Description of the task:
Find every line in the items below that contains the word "Absent", and copy each of those lines.

Images of data visualizations:
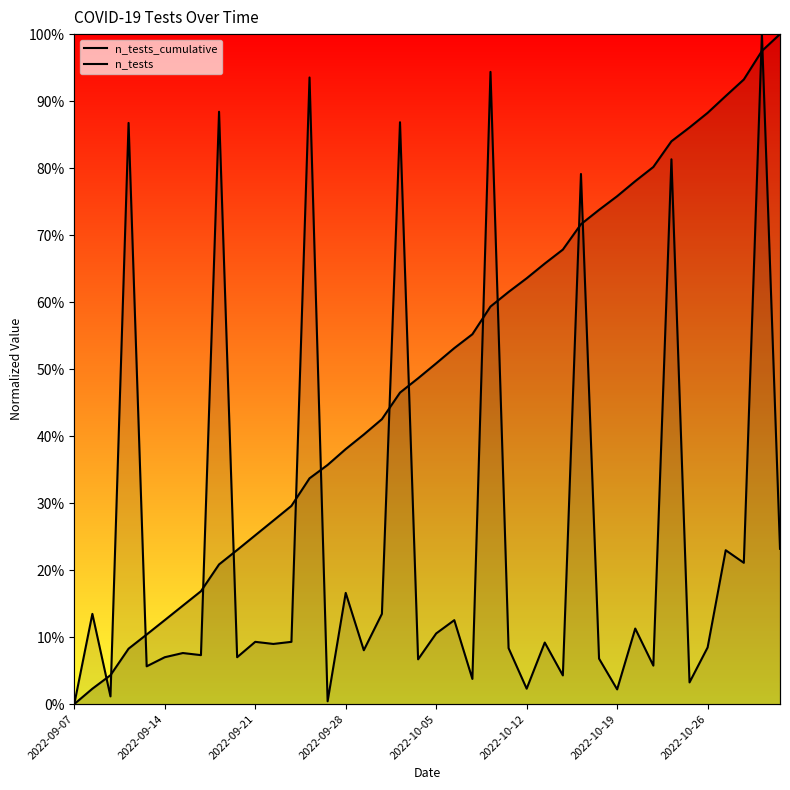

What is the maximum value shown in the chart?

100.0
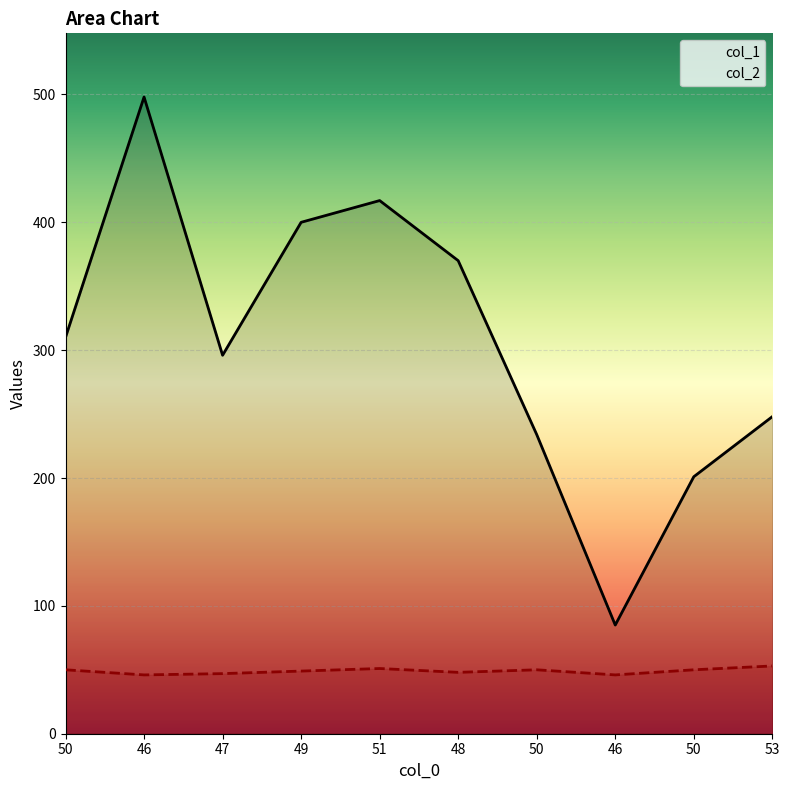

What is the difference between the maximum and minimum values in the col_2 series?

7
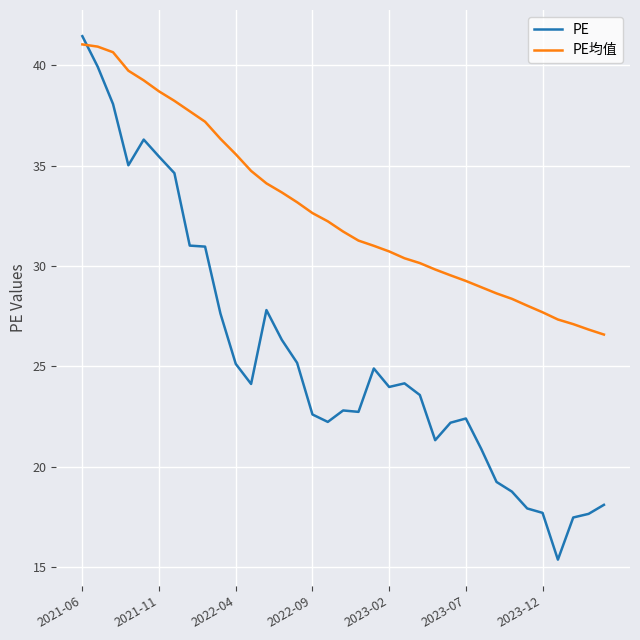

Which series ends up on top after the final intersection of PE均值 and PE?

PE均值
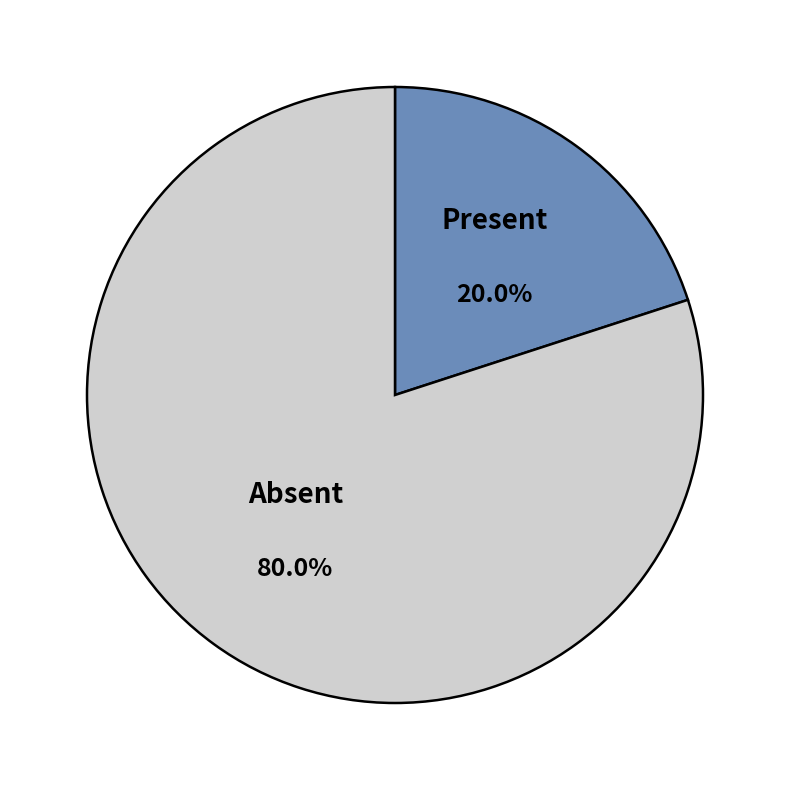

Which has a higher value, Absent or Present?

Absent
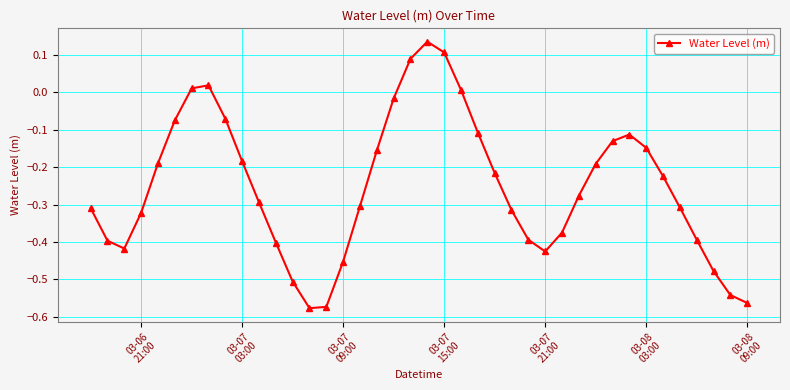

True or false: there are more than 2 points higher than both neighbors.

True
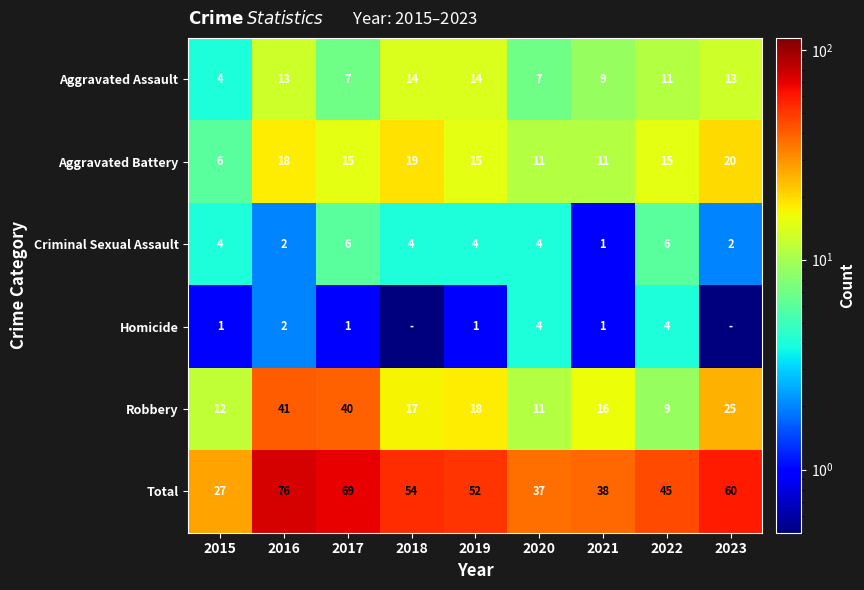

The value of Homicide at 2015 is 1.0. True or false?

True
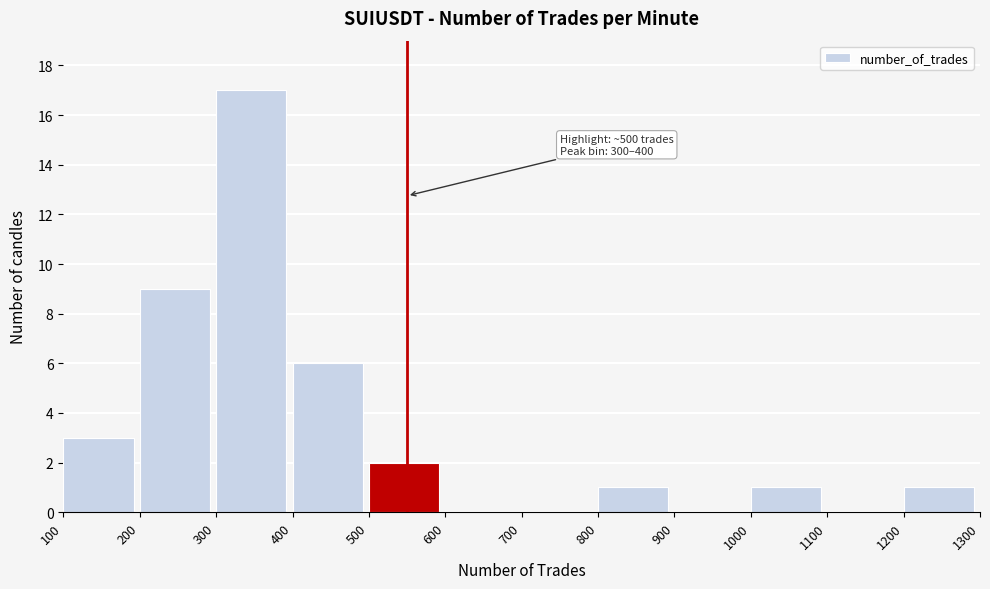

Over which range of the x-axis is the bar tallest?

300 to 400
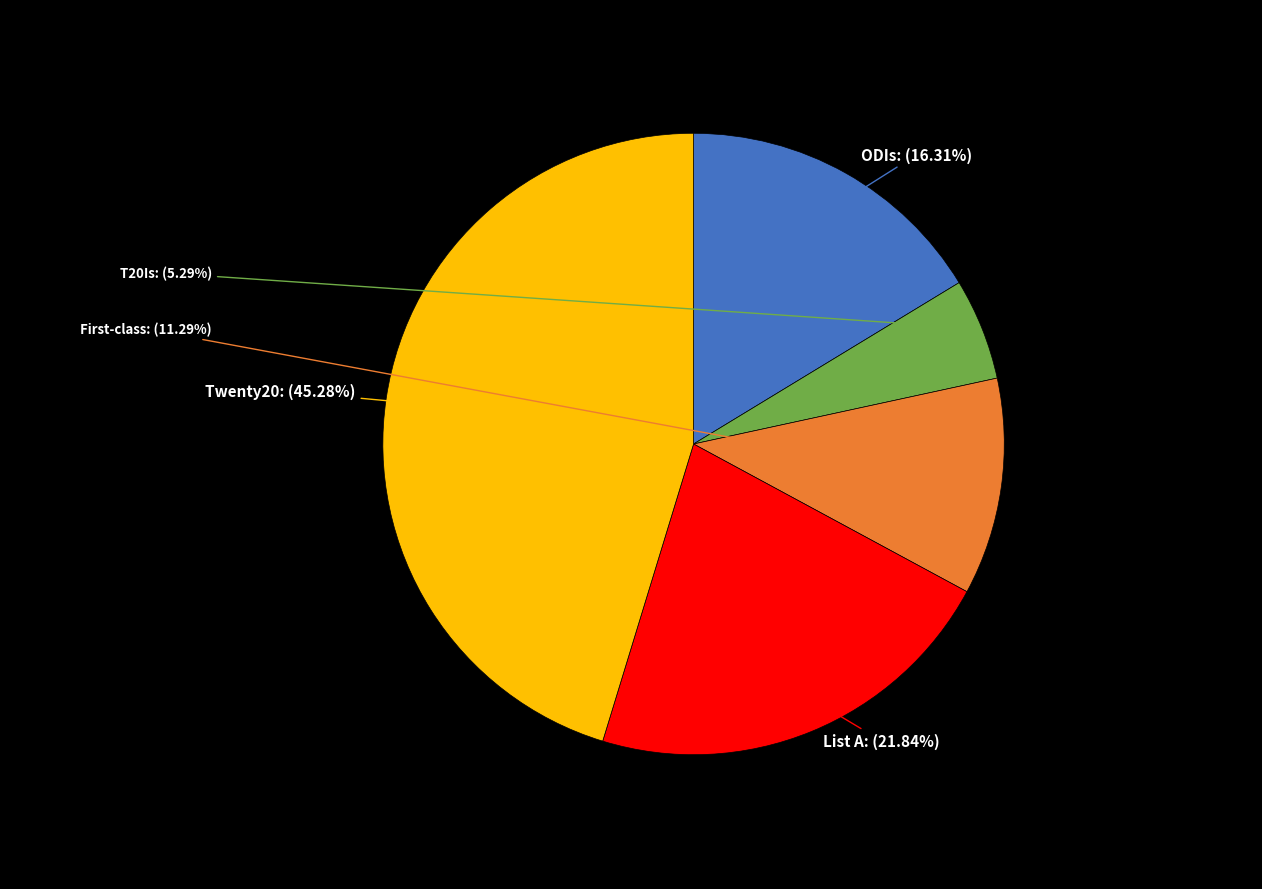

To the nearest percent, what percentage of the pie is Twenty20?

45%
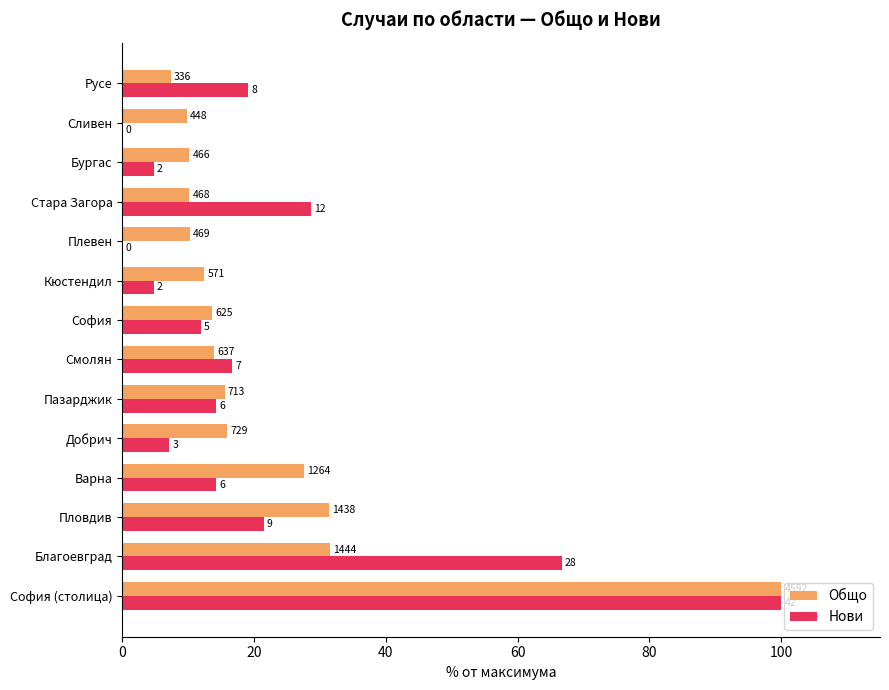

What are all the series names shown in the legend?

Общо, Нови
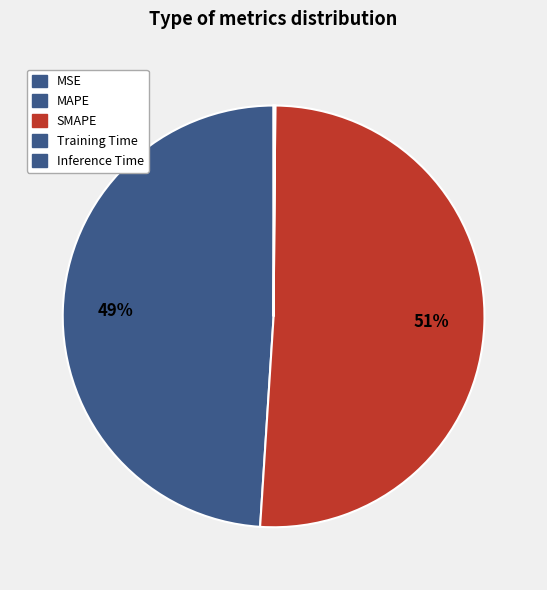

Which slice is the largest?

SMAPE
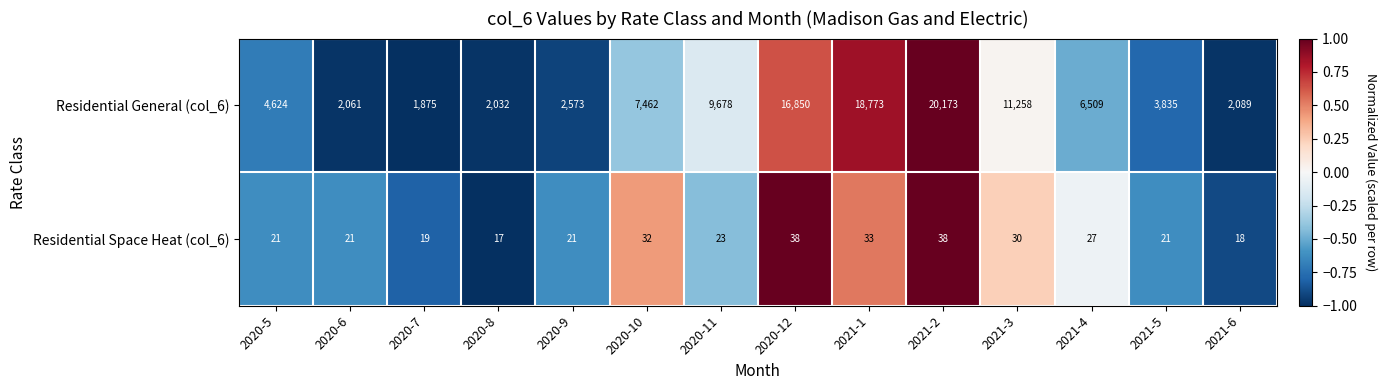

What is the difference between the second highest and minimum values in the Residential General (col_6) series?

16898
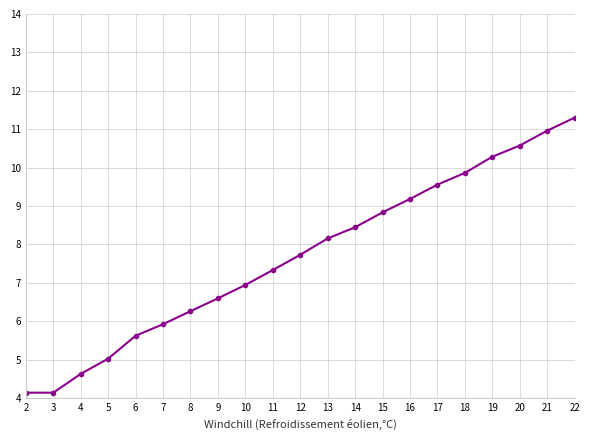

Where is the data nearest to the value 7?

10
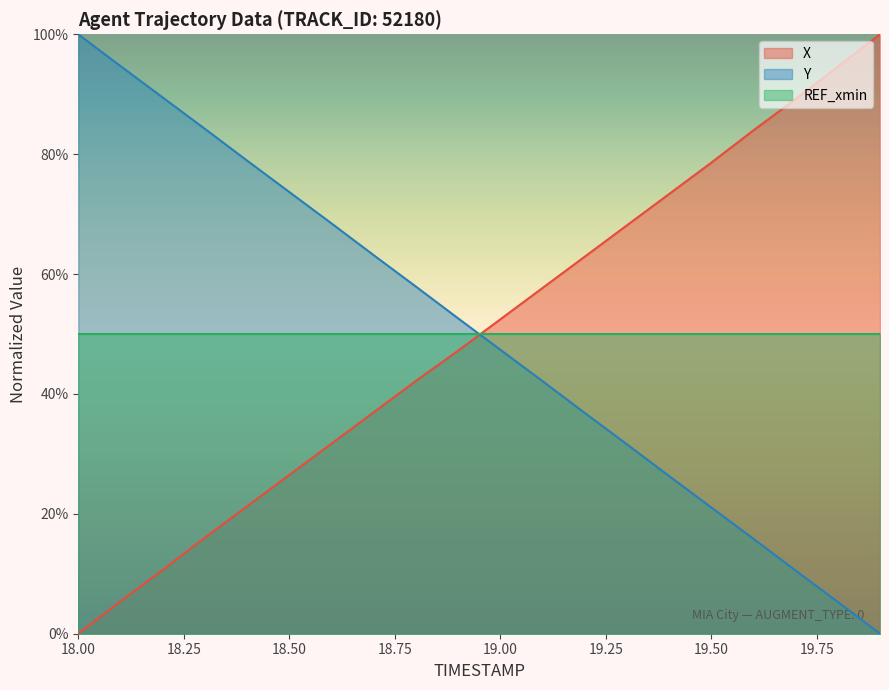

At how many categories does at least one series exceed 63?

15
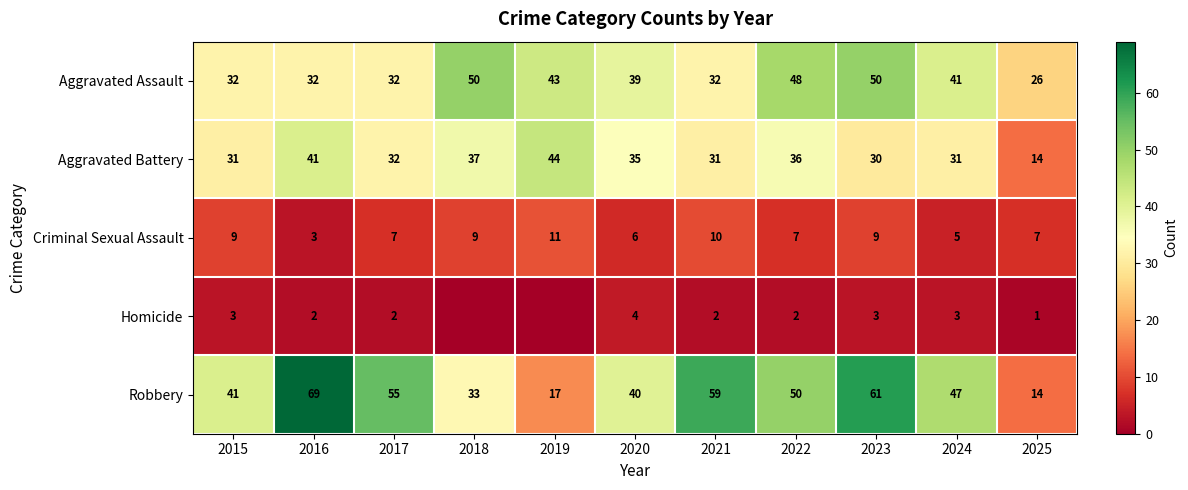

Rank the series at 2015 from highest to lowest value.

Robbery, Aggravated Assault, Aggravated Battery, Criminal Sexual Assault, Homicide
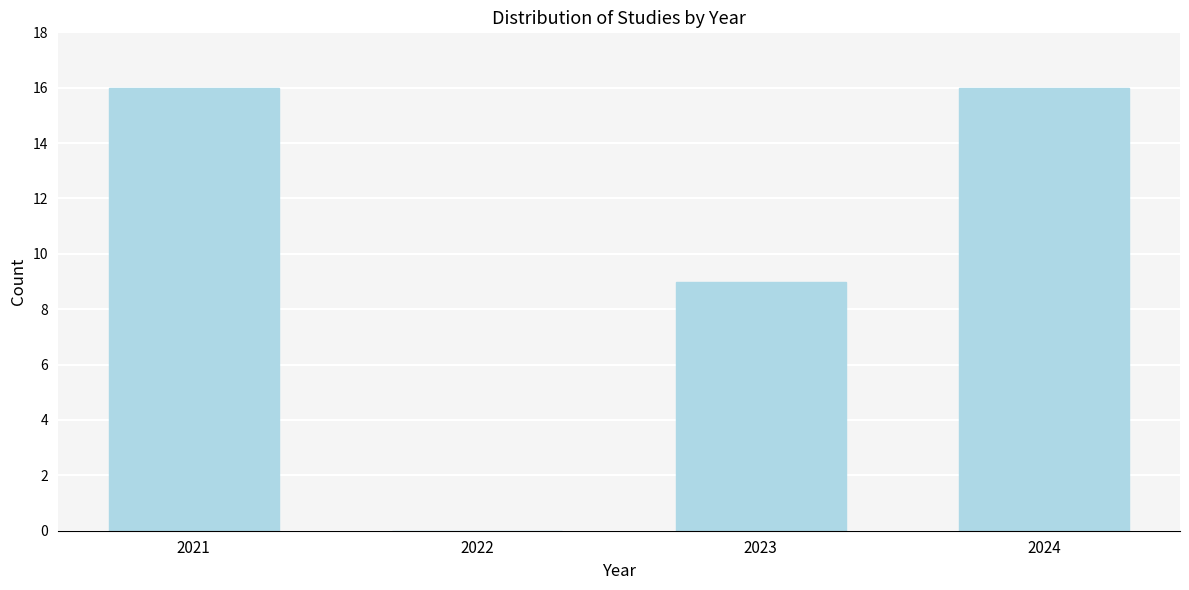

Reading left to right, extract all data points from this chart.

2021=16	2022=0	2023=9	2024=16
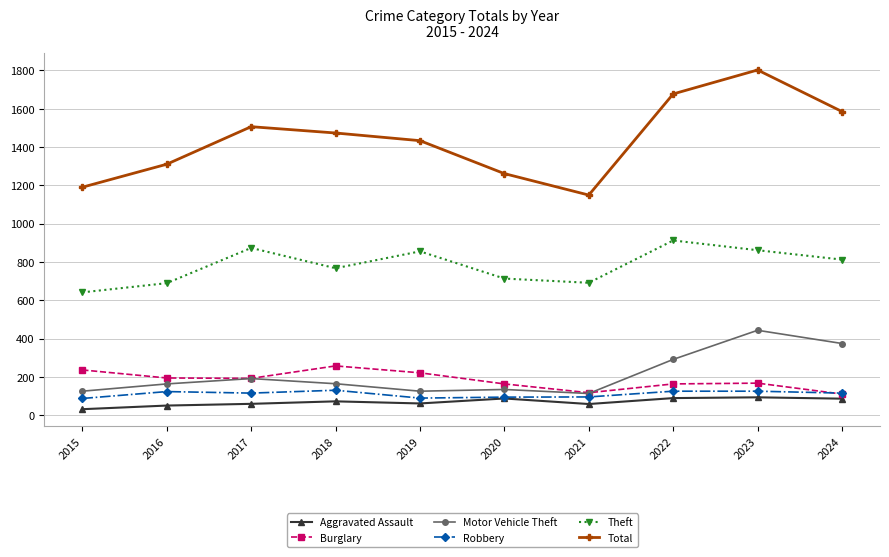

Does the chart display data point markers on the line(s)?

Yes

Result of this task:
Which has a higher value, Absent or Present?
Absent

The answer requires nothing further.